If the struggles of her growing-up years marked my sister, they only served to make her resolute to live at full throttle, a todo pecho, facing the wind and ready for take-off. That helps explain the abiding love of her airline captain (retired) husband.

That's a lot to learn about, and I'm grateful for the experience this past month, and for the Camino of our braided lives since my birth, being her sister.

Monday, June 4, 2012

A Hill Country Welcome Home

Three weeks away, and what happens?

Nature takes its course, that's what. The grasshoppers, chicharras (cicadas), crickets, tree frogs and a drunken crowd of rowdy celebrants from around the insect world do what comes naturally after Spring rains. They fill the night with sounds seeking their companion, calling out, "Hey, there, listen to me! I am a great candidate for a mate. Check out my song!" "No, listen to my song! Here! From my tree! I'm the one you should have your baby (fill in the blank) with!"

Across the hills and wafting up from the bottoms there came last night wave after wave of their hello- look-at-me calls, thousands of churning, whirring maracas and castanets filling the clear full-moon sky.

Our serenata from the hill country might have sounded raucous and disorganized to the casual listener trying to sleep after 18 hours sitting upright in a speeding magical bird that old Columbus could only dream of while crossing back and forth over the ocean between Spain and the Americas.

But tired is tired, even in a speeding magical bird.
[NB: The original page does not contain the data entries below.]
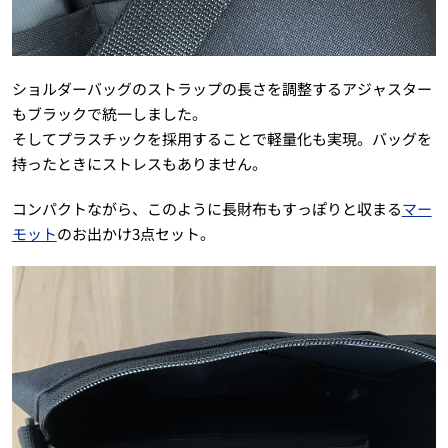
ショルダーバッグのストラップの長さを調整するアジャスター
もブラックで統一しました。
そしてプラスチックを採用することで軽量化も実現。バッグを
持ったときにストレスもありません。
コンパクトながら、このように長財布もすっぽりと収まる
マー
モット
のお出かけ3点セット。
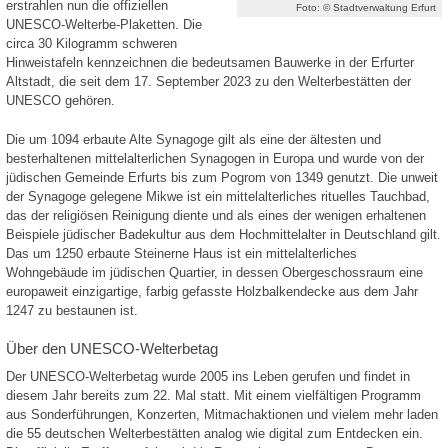
erstrahlen nun die offiziellen
Foto: © Stadtverwaltung Erfurt
UNESCO-Welterbe-Plaketten. Die
circa 30 Kilogramm schweren
Hinweistafeln kennzeichnen die bedeutsamen Bauwerke in der Erfurter
Altstadt, die seit dem 17. September 2023 zu den Welterbestätten der
UNESCO gehören.
Die um 1094 erbaute Alte Synagoge gilt als eine der ältesten und
besterhaltenen mittelalterlichen Synagogen in Europa und wurde von der
jüdischen Gemeinde Erfurts bis zum Pogrom von 1349 genutzt. Die unweit
der Synagoge gelegene Mikwe ist ein mittelalterliches rituelles Tauchbad,
das der religiösen Reinigung diente und als eines der wenigen erhaltenen
Beispiele jüdischer Badekultur aus dem Hochmittelalter in Deutschland gilt.
Das um 1250 erbaute Steinerne Haus ist ein mittelalterliches
Wohngebäude im jüdischen Quartier, in dessen Obergeschossraum eine
europaweit einzigartige, farbig gefasste Holzbalkendecke aus dem Jahr
1247 zu bestaunen ist.
Über den UNESCO-Welterbetag
Der UNESCO-Welterbetag wurde 2005 ins Leben gerufen und findet in
diesem Jahr bereits zum 22. Mal statt. Mit einem vielfältigen Programm
aus Sonderführungen, Konzerten, Mitmachaktionen und vielem mehr laden
die 55 deutschen Welterbestätten analog wie digital zum Entdecken ein.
Yet, laying flat, finally, back on your own bed, if you breathed deep and slowly, and listened hard, after a while, you might start to hear the melody strands of a familiar song carried on the breeze from the window facing south.  Coming in on a whim, the rhythm section brings in  ribbons of the familiar tune, Cielito Lindo. There now is the chorus, "Ay, ay, ay, ay, canta y no llores..."  Here now is the gentle trot of the opening of the song, and there, too, the lilting conclusion, " alegran cielito lindo los corazones." 

This non-linear rendition of Cielito Lindo came not in the logical progression, but all at once and from all directions. One hill carried the first strands of the song, the next hill the third, while from deep in the ravine below, I think I heard an old Woodie Guthrie or Johnny Cash tune trying to get untangled and join in with mariachi trumpets.

This joyous music came from insects that had not been born when we left for EspaƱa.

The singers sounded like sailors glad to be home after a long journey away. Or maybe the choirs nestled in the cedars were singing for the travelers who were too weary to take up anything but their nightgowns.

The song's pieces were spread across the night sky, but my brain in that moment and at that stage of exhaustion could strangely and easily braid the pieces together as they lulled me to slumber.

The occasional chiming in from the mourning doves and whippoorwill completed the night's entertainment, and we felt all of nature welcome us back home.